Streik in Krankenhäusern im Kongo – Ebola-Gebiet betroffen
Im Kongo streiken Mitarbeiter des Gesundheitswesens für bessere Arbeitsbedingungen und mehr Geld. Die von Ebola betroffenen Regionen sollten ausgenommen sein. Doch auch dort herrscht Streik.
Kinshasa (dpa) - Ein Arbeitskampf im Gesundheitswesen der Demokratischen Republik Kongo könnte die Lage in den von Ebola betroffenen Regionen weiter verschärfen. Eigentlich sollte wegen der ernsten Lage dort die Arbeit aufrechterhalten werden, während landesweit seit Dienstag nur noch unumgängliche Operationen durchgeführt werden.
Stephen Mapesa, der stellvertretende Leiter des Gesundheitssystems in der nordöstlichen Provinz Ituri, die das Zentrum des seit Mai herrschenden Ebola-Ausbruchs ist, berichtete jedoch, dass auch Mitarbeiter in mehreren schwer von Ebola betroffenen Städten am Mittwoch nicht zur Arbeit erschienen seien. Die Streikenden wollen bessere Bezahlung und bessere Arbeitsbedingungen durchsetzen.

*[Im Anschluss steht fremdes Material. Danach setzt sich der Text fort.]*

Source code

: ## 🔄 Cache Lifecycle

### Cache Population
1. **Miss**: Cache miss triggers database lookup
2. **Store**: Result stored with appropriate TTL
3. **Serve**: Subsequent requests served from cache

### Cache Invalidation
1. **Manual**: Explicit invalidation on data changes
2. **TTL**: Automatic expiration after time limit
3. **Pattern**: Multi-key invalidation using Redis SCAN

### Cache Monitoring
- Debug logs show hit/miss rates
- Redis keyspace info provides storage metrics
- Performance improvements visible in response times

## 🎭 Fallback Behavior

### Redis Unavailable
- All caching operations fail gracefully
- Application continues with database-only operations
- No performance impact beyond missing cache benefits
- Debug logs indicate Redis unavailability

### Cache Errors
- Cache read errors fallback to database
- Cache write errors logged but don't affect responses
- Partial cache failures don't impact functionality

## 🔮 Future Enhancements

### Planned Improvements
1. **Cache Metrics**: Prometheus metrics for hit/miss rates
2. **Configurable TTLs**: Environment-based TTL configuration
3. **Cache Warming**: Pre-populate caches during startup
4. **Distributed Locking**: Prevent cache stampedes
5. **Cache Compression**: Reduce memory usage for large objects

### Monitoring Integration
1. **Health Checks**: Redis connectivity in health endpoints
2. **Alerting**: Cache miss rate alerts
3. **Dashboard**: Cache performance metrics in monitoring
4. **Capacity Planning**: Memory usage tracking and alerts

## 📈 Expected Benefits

Ebola-Todesfälle weiter steigend
Nach Angaben der kongolesischen Regierung gibt es bisher 1.708 bestätigte Ebola-Fälle in dem zentralafrikanischen Land. Darunter stieg die Zahl der Todesfälle binnen 24 Stunden um 74 auf 580, teilte das Informationsministerium mit.

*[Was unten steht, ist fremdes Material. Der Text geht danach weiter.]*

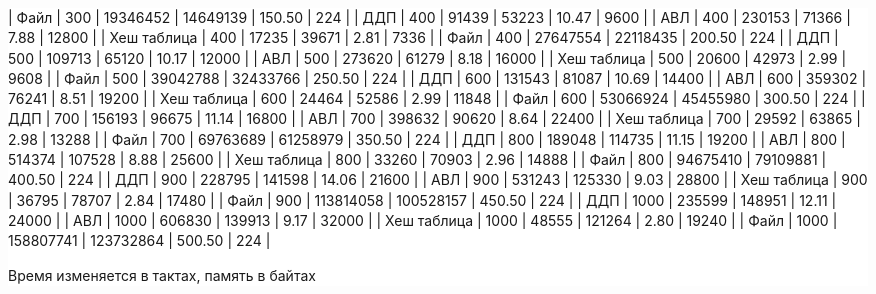 | Файл         |        300 |   19346452 |    14649139 |          150.50 |     224 |
| ДДП          |        400 |      91439 |       53223 |           10.47 |    9600 |
| АВЛ          |        400 |     230153 |       71366 |            7.88 |   12800 |
| Хеш таблица  |        400 |      17235 |       39671 |            2.81 |    7336 |
| Файл         |        400 |   27647554 |    22118435 |          200.50 |     224 |
| ДДП          |        500 |     109713 |       65120 |           10.17 |   12000 |
| АВЛ          |        500 |     273620 |       61279 |            8.18 |   16000 |
| Хеш таблица  |        500 |      20600 |       42973 |            2.99 |    9608 |
| Файл         |        500 |   39042788 |    32433766 |          250.50 |     224 |
| ДДП          |        600 |     131543 |       81087 |           10.69 |   14400 |
| АВЛ          |        600 |     359302 |       76241 |            8.51 |   19200 |
| Хеш таблица  |        600 |      24464 |       52586 |            2.99 |   11848 |
| Файл         |        600 |   53066924 |    45455980 |          300.50 |     224 |
| ДДП          |        700 |     156193 |       96675 |           11.14 |   16800 |
| АВЛ          |        700 |     398632 |       90620 |            8.64 |   22400 |
| Хеш таблица  |        700 |      29592 |       63865 |            2.98 |   13288 |
| Файл         |        700 |   69763689 |    61258979 |          350.50 |     224 |
| ДДП          |        800 |     189048 |      114735 |           11.15 |   19200 |
| АВЛ          |        800 |     514374 |      107528 |            8.88 |   25600 |
| Хеш таблица  |        800 |      33260 |       70903 |            2.96 |   14888 |
| Файл         |        800 |   94675410 |    79109881 |          400.50 |     224 |
| ДДП          |        900 |     228795 |      141598 |           14.06 |   21600 |
| АВЛ          |        900 |     531243 |      125330 |            9.03 |   28800 |
| Хеш таблица  |        900 |      36795 |       78707 |            2.84 |   17480 |
| Файл         |        900 |  113814058 |   100528157 |          450.50 |     224 |
| ДДП          |       1000 |     235599 |      148951 |           12.11 |   24000 |
| АВЛ          |       1000 |     606830 |      139913 |            9.17 |   32000 |
| Хеш таблица  |       1000 |      48555 |      121264 |            2.80 |   19240 |
| Файл         |       1000 |  158807741 |   123732864 |          500.50 |     224 |

Время изменяется в тактах, память в байтах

Ebola-Fieber ist eine lebensbedrohliche Krankheit. Das Virus wird durch Körperkontakt und Kontakt mit Körperflüssigkeiten übertragen. Der aktuelle Ausbruch ist besonders schwer einzudämmen, auch weil es für den Ebola-Erreger vom Typ Bundibugyo bislang weder einen Impfstoff noch eine spezielle Therapie gibt. Seit vergangener Woche läuft allerdings die klinische Testung zweier antiviraler Therapieverfahren gegen das Virus.